The Aboriginal Land rights issue in Australia has always been a communist lead enterprise. Buzz words like “Self-Determination” are clearly originated in Marxist thought. Geoff McDonald is an ex-Communist who blows the whistle on the history behind the Aboriginal rights movement, and this extends through to the modern Constitutional Voice to Parliament in 2023 under the Albanese Government. Read or listen to his audiobook Red Over Black – Behind the Aboriginal land rights if you haven’t already. If you know anyone who is voting yes or is undecided recommend it to them.

If that is what Geoff McDonald says in his book, I suspect he has a wildly exaggerated sense of self importance! And the idea that the current referendum is led by communists is stupid.

This isn’t the cold war anymore mate, there’s no significant communist groups in Australia. Those who intend on voting Yes are not doing so due to communism. Nor is voting yes doing to lead to the seizure of private assets and the rise of a dictator. Go outside and touch grass.

Australia is a country of migrants and children of migrants, past present and future. Do migrants and their children also inherit and share the guilt for past real, imagined and disputed sins? And what of indigenous people of mixed ancestry, as most now are? Do they look in the mirror and feel anger, or guilt for their heritage? Which leads to questions of what now defines an indigenous Australian, who are the disadvantaged and what is really causing disadvantage. A Constitutional Voice cannot guarantee to do what all other well meaning past agencies and entities have failed to do and would require another referendum to get rid of, if it too is plagued by corruption, nepotism, financial mismanagement and ineffectual internal disputes.

The Voice is not meant to be a guarantee of anything Acton. And it is not for sharing guilt either. It is recognition of the importance of the indigenous peoples.

I agree that that covers half the Referendum question but the other half which establishes the Voice Gov Body is unnecessary. I wish they split it into 2 questions – the first to enshrine the indigenous as the traditional custodians and the second to establish the voice.

We should remember all of it – the good, the bad, and the ugly. But we should also remember that the past is past.

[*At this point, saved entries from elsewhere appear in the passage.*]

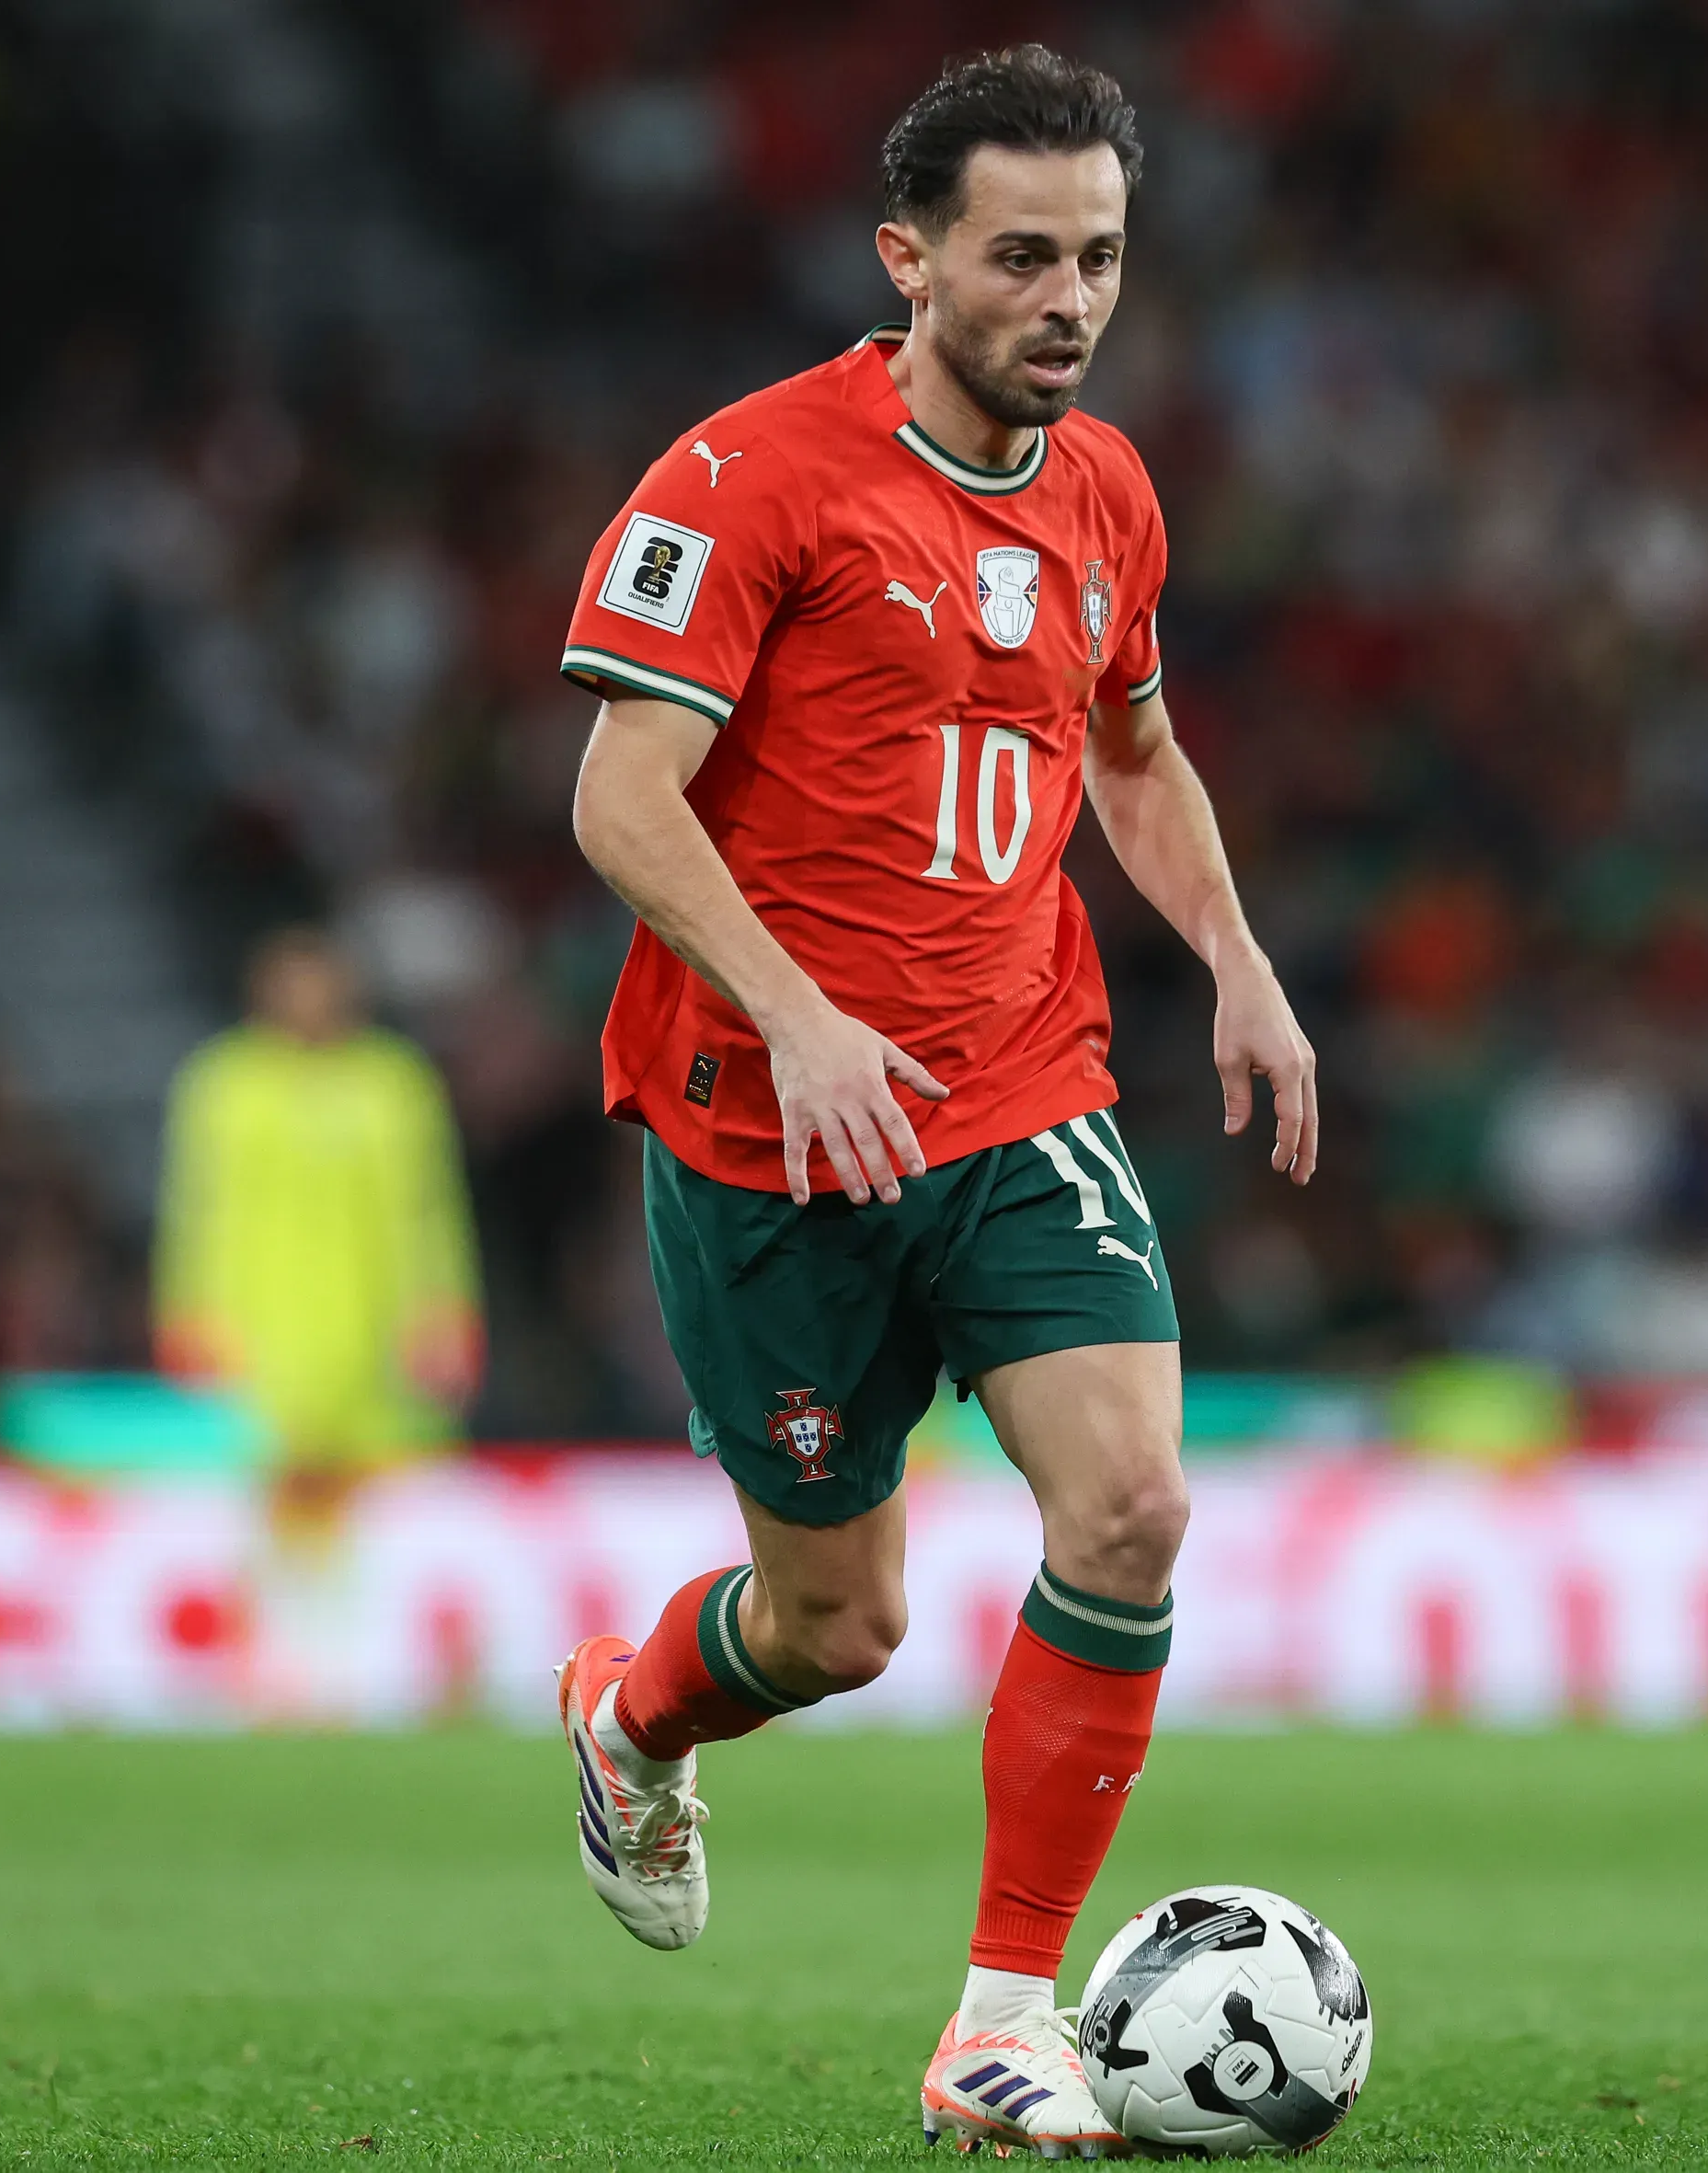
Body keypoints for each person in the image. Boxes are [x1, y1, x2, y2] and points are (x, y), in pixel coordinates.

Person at [555, 44, 1319, 2157]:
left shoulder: (1107, 492)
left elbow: (1132, 754)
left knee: (1133, 1505)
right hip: (764, 1126)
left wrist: (1234, 956)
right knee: (837, 1624)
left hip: (1016, 1085)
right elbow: (620, 792)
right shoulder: (746, 478)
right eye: (1020, 258)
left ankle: (1000, 2019)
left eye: (1099, 259)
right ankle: (634, 1719)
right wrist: (797, 1013)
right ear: (907, 258)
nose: (1068, 301)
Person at [152, 927, 482, 1715]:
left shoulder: (392, 1081)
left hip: (373, 1330)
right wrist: (185, 1312)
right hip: (259, 1332)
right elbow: (194, 1209)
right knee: (267, 1499)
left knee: (374, 1497)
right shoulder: (224, 1083)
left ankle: (366, 1665)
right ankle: (265, 1667)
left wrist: (446, 1309)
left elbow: (430, 1209)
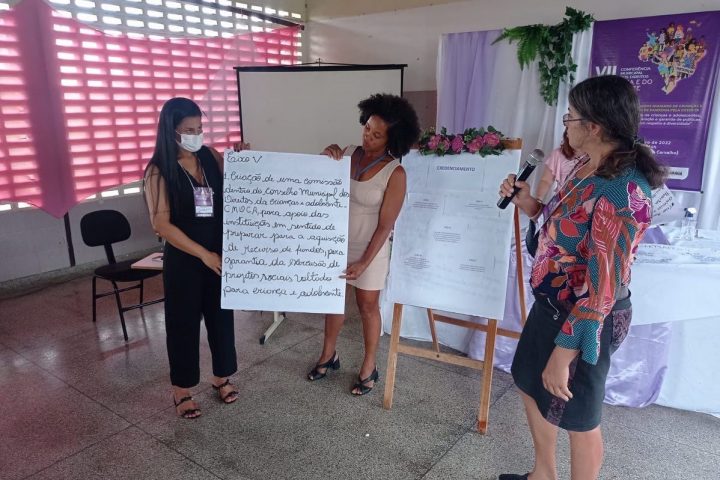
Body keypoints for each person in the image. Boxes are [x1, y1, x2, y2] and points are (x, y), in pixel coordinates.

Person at [497, 76, 665, 480]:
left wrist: (565, 351)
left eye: (569, 117)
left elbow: (604, 287)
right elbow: (564, 226)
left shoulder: (623, 191)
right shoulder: (586, 165)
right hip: (553, 305)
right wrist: (529, 203)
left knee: (579, 416)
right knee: (528, 381)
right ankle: (543, 474)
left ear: (594, 126)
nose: (565, 125)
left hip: (587, 317)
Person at [307, 94, 420, 396]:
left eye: (377, 134)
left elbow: (385, 226)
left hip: (371, 249)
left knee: (367, 307)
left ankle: (370, 365)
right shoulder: (345, 154)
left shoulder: (395, 173)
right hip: (336, 243)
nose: (368, 136)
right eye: (367, 128)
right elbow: (317, 187)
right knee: (332, 301)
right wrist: (323, 158)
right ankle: (328, 355)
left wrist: (363, 262)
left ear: (392, 139)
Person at [144, 97, 240, 419]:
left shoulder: (210, 156)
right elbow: (161, 225)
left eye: (199, 128)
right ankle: (181, 390)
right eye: (189, 130)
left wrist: (243, 160)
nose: (196, 135)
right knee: (183, 323)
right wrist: (203, 255)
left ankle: (221, 376)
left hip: (219, 254)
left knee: (221, 318)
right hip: (186, 258)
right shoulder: (159, 170)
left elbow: (240, 186)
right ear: (171, 131)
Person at [534, 129, 584, 201]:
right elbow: (546, 181)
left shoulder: (595, 156)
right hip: (562, 202)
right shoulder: (558, 154)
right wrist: (539, 199)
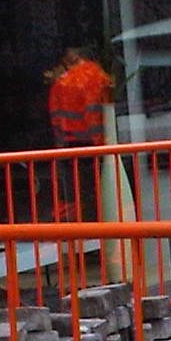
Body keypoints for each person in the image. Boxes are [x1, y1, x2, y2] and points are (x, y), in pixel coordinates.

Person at [45, 46, 112, 221]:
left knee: (77, 195)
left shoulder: (60, 85)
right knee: (95, 196)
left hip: (72, 149)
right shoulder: (96, 76)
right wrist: (102, 147)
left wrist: (60, 150)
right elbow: (94, 116)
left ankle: (84, 234)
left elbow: (57, 123)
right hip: (93, 147)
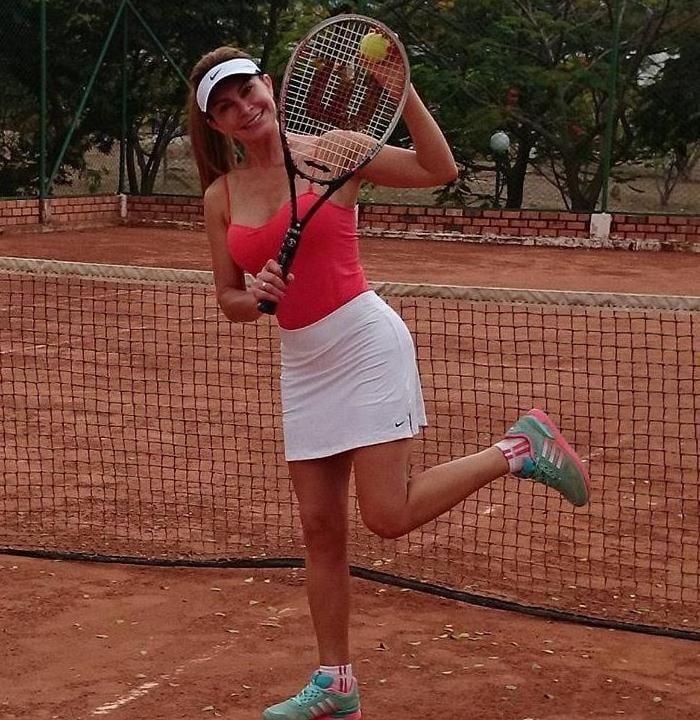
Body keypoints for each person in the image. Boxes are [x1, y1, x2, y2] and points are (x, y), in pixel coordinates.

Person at [187, 45, 590, 720]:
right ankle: (335, 684)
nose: (243, 109)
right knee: (320, 530)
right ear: (216, 124)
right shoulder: (220, 197)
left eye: (247, 91)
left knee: (387, 515)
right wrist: (253, 296)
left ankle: (520, 447)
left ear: (269, 86)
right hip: (302, 364)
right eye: (224, 107)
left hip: (365, 343)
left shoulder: (334, 151)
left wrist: (404, 92)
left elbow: (438, 169)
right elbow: (227, 297)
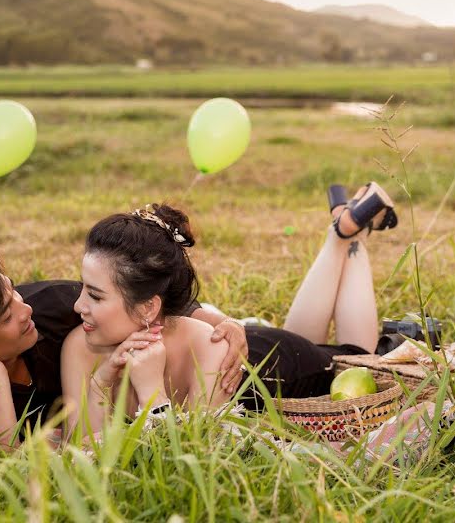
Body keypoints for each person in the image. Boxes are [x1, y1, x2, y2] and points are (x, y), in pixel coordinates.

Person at [61, 182, 399, 435]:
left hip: (283, 368)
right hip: (247, 336)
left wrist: (152, 392)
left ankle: (349, 237)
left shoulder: (206, 348)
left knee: (355, 352)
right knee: (304, 333)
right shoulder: (80, 346)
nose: (78, 306)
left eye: (95, 295)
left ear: (149, 307)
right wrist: (100, 385)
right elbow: (82, 451)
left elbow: (196, 454)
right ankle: (343, 231)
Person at [0, 247, 247, 445]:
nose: (23, 308)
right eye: (5, 314)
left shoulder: (47, 306)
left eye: (12, 290)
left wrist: (226, 324)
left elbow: (146, 300)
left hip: (209, 359)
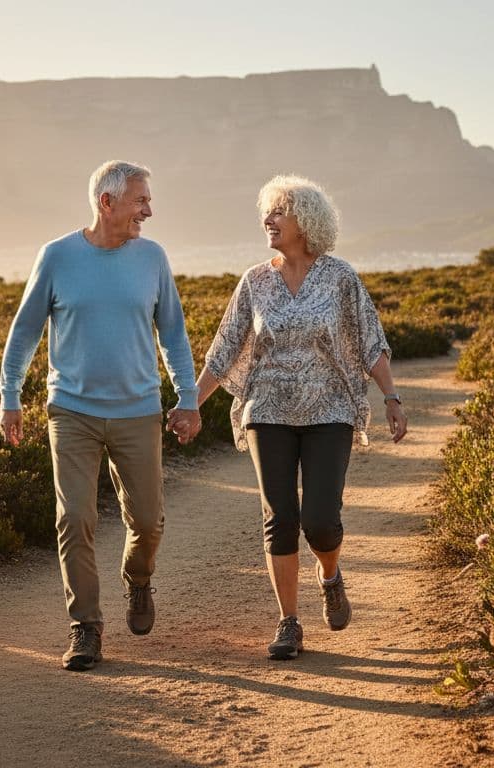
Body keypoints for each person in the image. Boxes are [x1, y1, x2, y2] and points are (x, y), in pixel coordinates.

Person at [192, 175, 407, 660]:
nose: (268, 221)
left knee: (321, 522)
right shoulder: (255, 280)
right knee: (280, 518)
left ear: (305, 222)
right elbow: (224, 349)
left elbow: (370, 341)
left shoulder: (340, 278)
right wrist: (192, 404)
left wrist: (391, 397)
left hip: (329, 408)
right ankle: (288, 622)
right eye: (266, 213)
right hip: (266, 409)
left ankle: (330, 573)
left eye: (278, 213)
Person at [0, 160, 202, 672]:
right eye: (140, 201)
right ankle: (85, 627)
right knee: (74, 518)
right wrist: (10, 397)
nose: (149, 211)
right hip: (71, 411)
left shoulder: (152, 258)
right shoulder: (57, 257)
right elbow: (24, 334)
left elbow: (173, 334)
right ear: (106, 202)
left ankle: (137, 578)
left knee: (148, 521)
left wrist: (188, 397)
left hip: (138, 411)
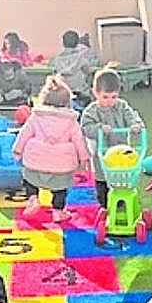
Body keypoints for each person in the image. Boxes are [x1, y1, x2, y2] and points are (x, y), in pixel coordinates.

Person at [12, 75, 92, 222]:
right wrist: (84, 159)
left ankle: (33, 198)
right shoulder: (71, 121)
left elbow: (24, 134)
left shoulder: (36, 117)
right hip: (61, 166)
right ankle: (58, 211)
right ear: (68, 102)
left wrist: (17, 150)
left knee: (29, 180)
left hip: (36, 162)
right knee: (60, 190)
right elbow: (79, 141)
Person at [79, 67, 146, 208]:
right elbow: (86, 128)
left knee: (122, 182)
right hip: (102, 155)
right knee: (103, 184)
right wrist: (99, 128)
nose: (110, 101)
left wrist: (136, 125)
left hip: (122, 153)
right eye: (105, 97)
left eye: (114, 97)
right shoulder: (91, 111)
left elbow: (132, 116)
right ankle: (104, 206)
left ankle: (121, 205)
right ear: (96, 93)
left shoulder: (122, 106)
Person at [50, 29, 98, 107]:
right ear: (77, 43)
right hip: (80, 92)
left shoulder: (56, 60)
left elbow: (54, 74)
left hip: (63, 93)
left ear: (63, 43)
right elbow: (88, 71)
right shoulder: (80, 58)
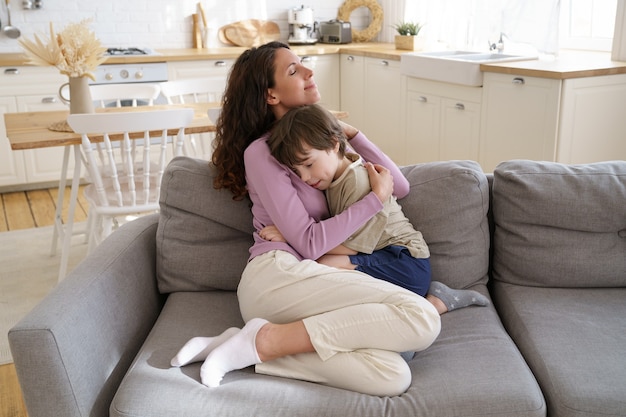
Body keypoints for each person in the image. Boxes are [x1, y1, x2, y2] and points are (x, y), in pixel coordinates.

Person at [170, 41, 487, 396]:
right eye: (293, 70)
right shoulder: (262, 152)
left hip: (311, 276)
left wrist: (350, 134)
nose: (308, 71)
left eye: (304, 63)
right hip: (280, 274)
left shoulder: (317, 142)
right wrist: (373, 200)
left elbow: (399, 185)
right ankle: (259, 341)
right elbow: (308, 243)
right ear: (270, 95)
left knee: (392, 375)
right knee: (422, 316)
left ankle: (251, 346)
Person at [268, 103, 434, 296]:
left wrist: (292, 238)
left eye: (309, 164)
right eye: (297, 171)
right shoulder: (334, 179)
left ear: (333, 143)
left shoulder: (356, 181)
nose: (304, 177)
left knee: (325, 264)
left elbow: (352, 247)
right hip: (383, 257)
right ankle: (431, 303)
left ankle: (431, 303)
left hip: (407, 264)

The important thing is what we do now and in the future.

Max_Rockatansky8:52 am 11 Sep 23

Vote No, we are all equal in the eyes of God, and in the eyes of the Constitution.

Max_Rockatansky your god was missing in action pretty long time while indigenous people were being mistreated. And is still AWOL.

The Voice is about trying to return some elements of equality. It will not make indigenous people equal by itself, but it will help. We need to do something about achieving equality because god is not doing it and the Constitution has no eyes, just words that people wrote before indigenous people were recognised as people. Back then, indigenous people were not allowed to do lots of things, like voting, or entering a swimming pool or a pub. And thousands of their children were taken from them to be raised by white folk.

Max_Rockatansky8:32 pm 11 Sep 23

Skeptic, you say we need to become unequal in the Constitution to make us equal? This makes as little sense as “we had to destroy the village in order to save it”. Equality in the Constitution is a crucial principle.